In an interview with the U.K.’s Guardian, David, 53, reflected on Friends as “groundbreaking.” “I feel that a lot of the problem today in so many areas is that so little is taken in context. You have to look at it from the point of view of what the show was trying to do at the time,” he explained. “I’m the first person to say that maybe something was inappropriate or insensitive, but I feel like my barometer was pretty good at that time. I was already really attuned to social issues and issues of equality.” Then he made a proposal that is now causing him to be mocked. “Maybe there should be an all-black Friends or an all-Asian Friends,” he continued.

The Twittersphere erupted with reminders to David that Living Single, an “all-black Friends” hit the air in 1993, a year before Friends debuted. @theblcklst founder Franklin Leonard wrote, “Friends was an all-white reboot of Living Single.” Media analyst Mark Dice didn’t mince words, tweeting, “Stop the virtue signaling! Your show was an all-white reboot of Living Single – you d**che bag.” Former CNN commentator Roland Martin wrote, “Can someone explain to David Schwimmer that Friends WAS an all-white reboot of the all-Black Living Single?” When word of David’s comment was released, it caused Living Single to become the number two trending Twitter topic.

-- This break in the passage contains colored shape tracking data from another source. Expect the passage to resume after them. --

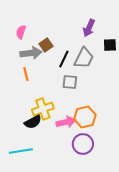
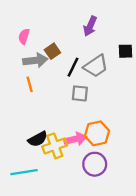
purple arrow: (89, 28) -> (90, 26), moved
gray trapezoid: (84, 58) -> (96, 66), turned 30
yellow cross: (43, 109) -> (55, 146), moved

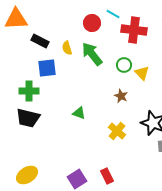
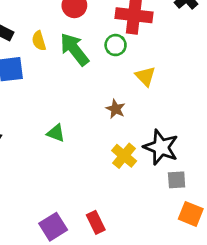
green circle: (124, 65) -> (116, 45), moved
yellow cross: (117, 131) -> (124, 156), moved

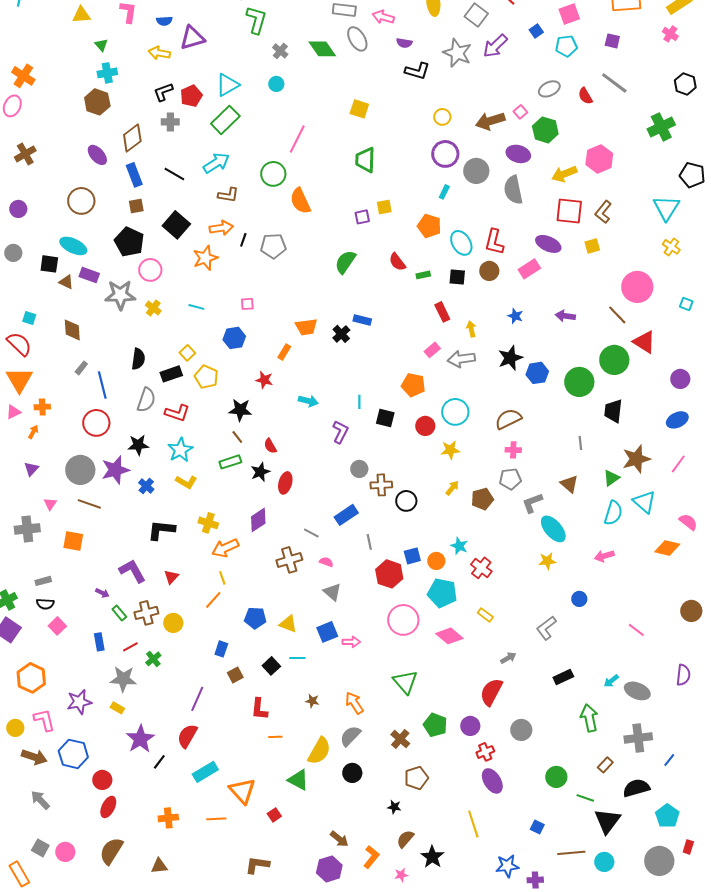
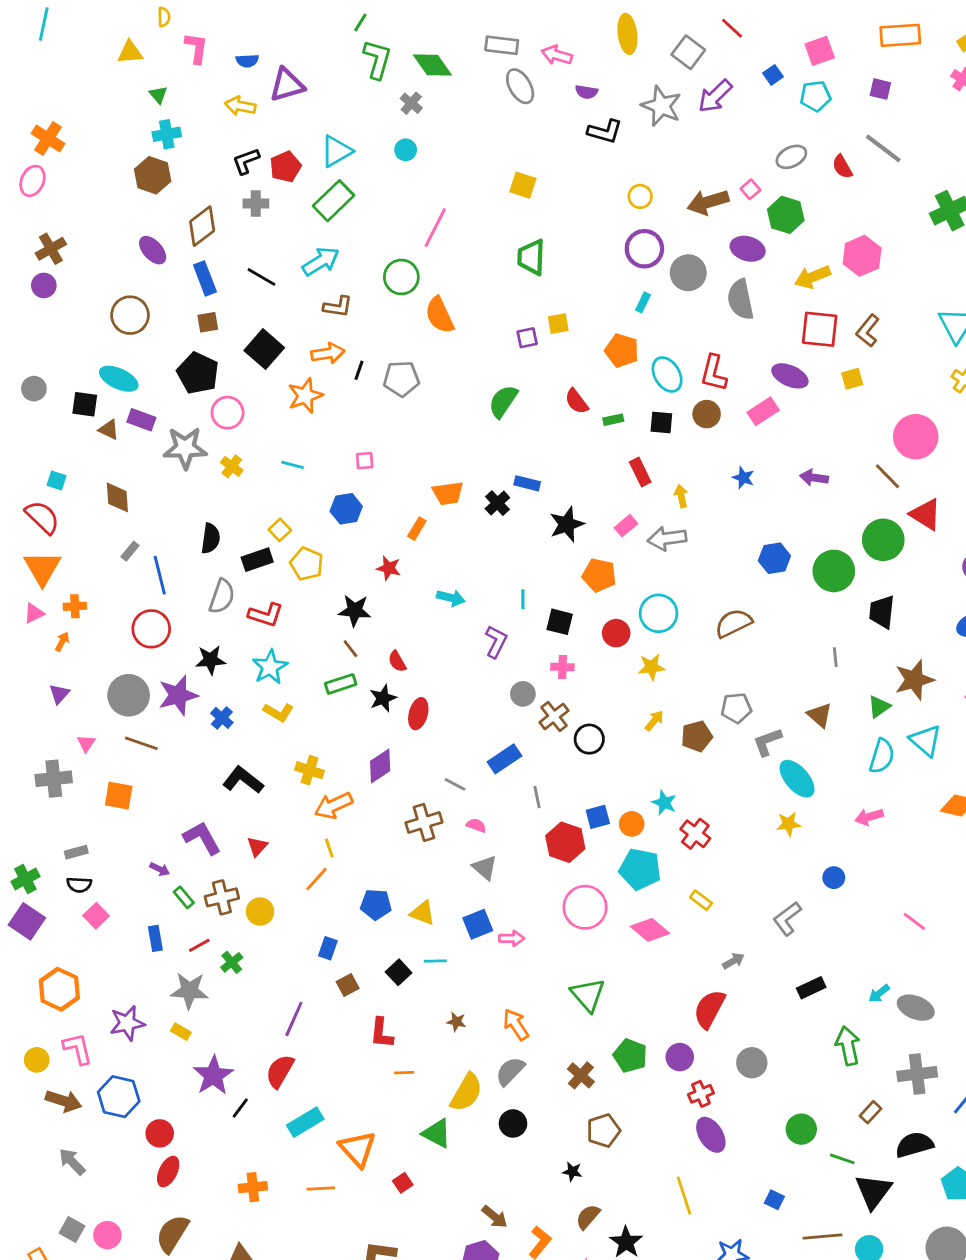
green diamond: (322, 49) -> (432, 65), moved
purple circle: (18, 209) -> (44, 285), moved
black star: (510, 358) -> (567, 524), moved
pink cross: (513, 450) -> (562, 667), moved
brown cross: (381, 485) -> (554, 716), turned -35
black L-shape: (161, 530) -> (243, 780), turned 32

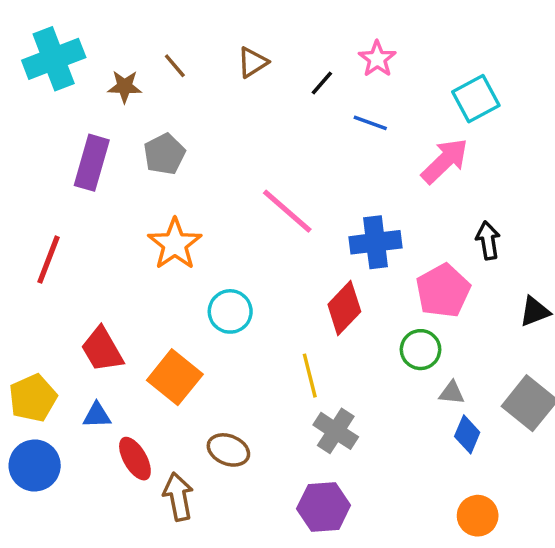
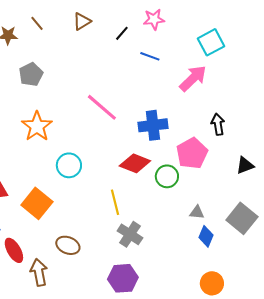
pink star: (377, 59) -> (154, 19), turned 30
red diamond: (344, 308) -> (135, 163), turned 68
green circle: (421, 350) -> (167, 176), moved

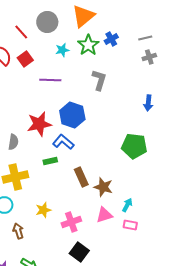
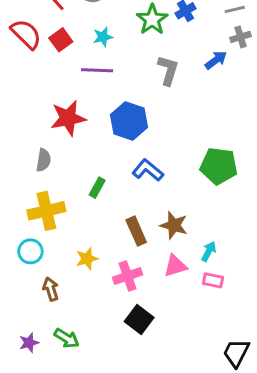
cyan star: (62, 50) -> (103, 37), moved
blue arrow: (148, 103) -> (216, 60), moved, turned -133
red star: (39, 124) -> (68, 118), moved
blue L-shape: (63, 142) -> (148, 170), moved
green rectangle: (50, 161) -> (97, 188), turned -48
brown rectangle: (81, 177) -> (136, 231), moved

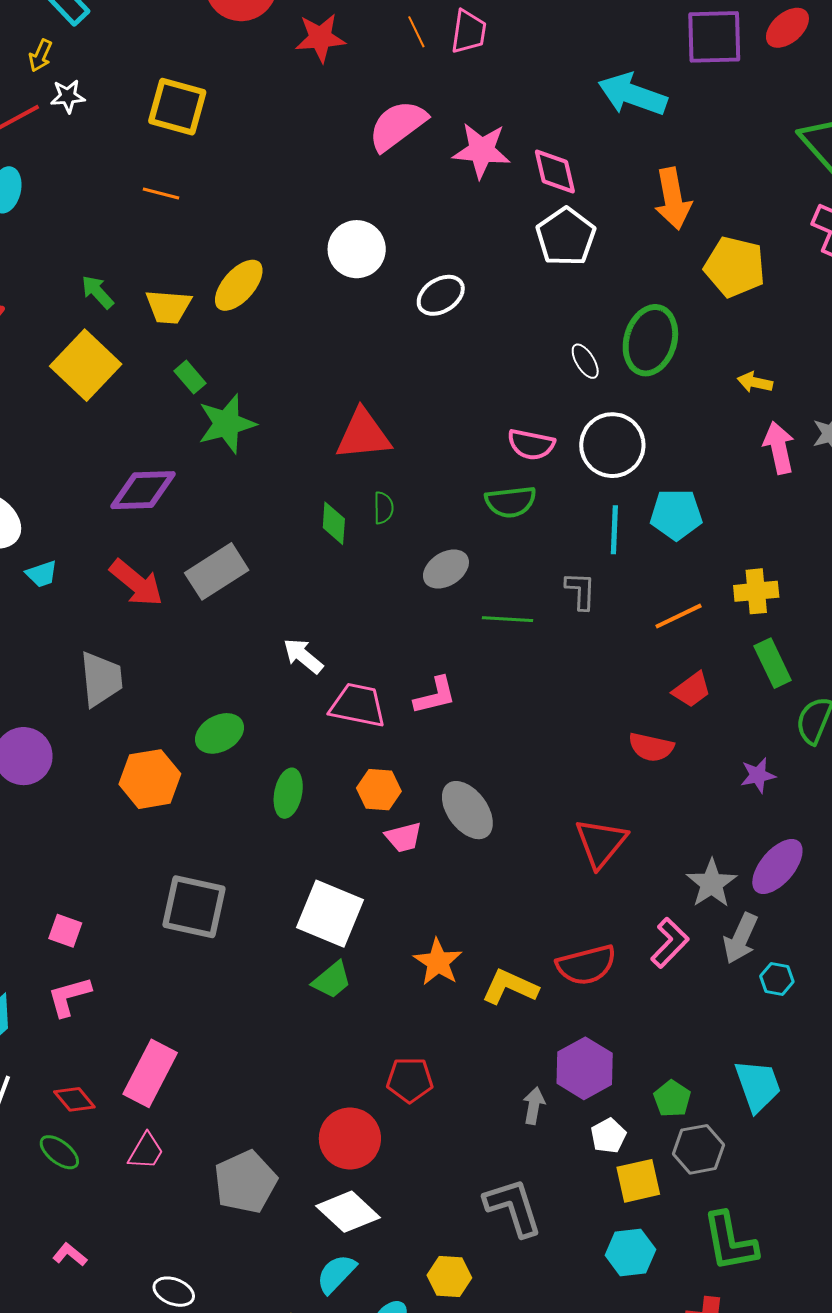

Even one of Living Single‘s stars, Erika Alexander  50, took David to task:

Several people posted clips of Living Single star Queen Latifah, 49, during an appearance on The Late Late Show with James Corden. She recalled how then-NBC president Warren Littlefield was asked in 1993 if he could have any new show on another network, what would it be? And he said Living Single. A year later, Friends made its’s debut on NBC. She graciously called Friends, an “amazing show and they did a great job with it. If you’re going to rock it, that’s the way to do it.”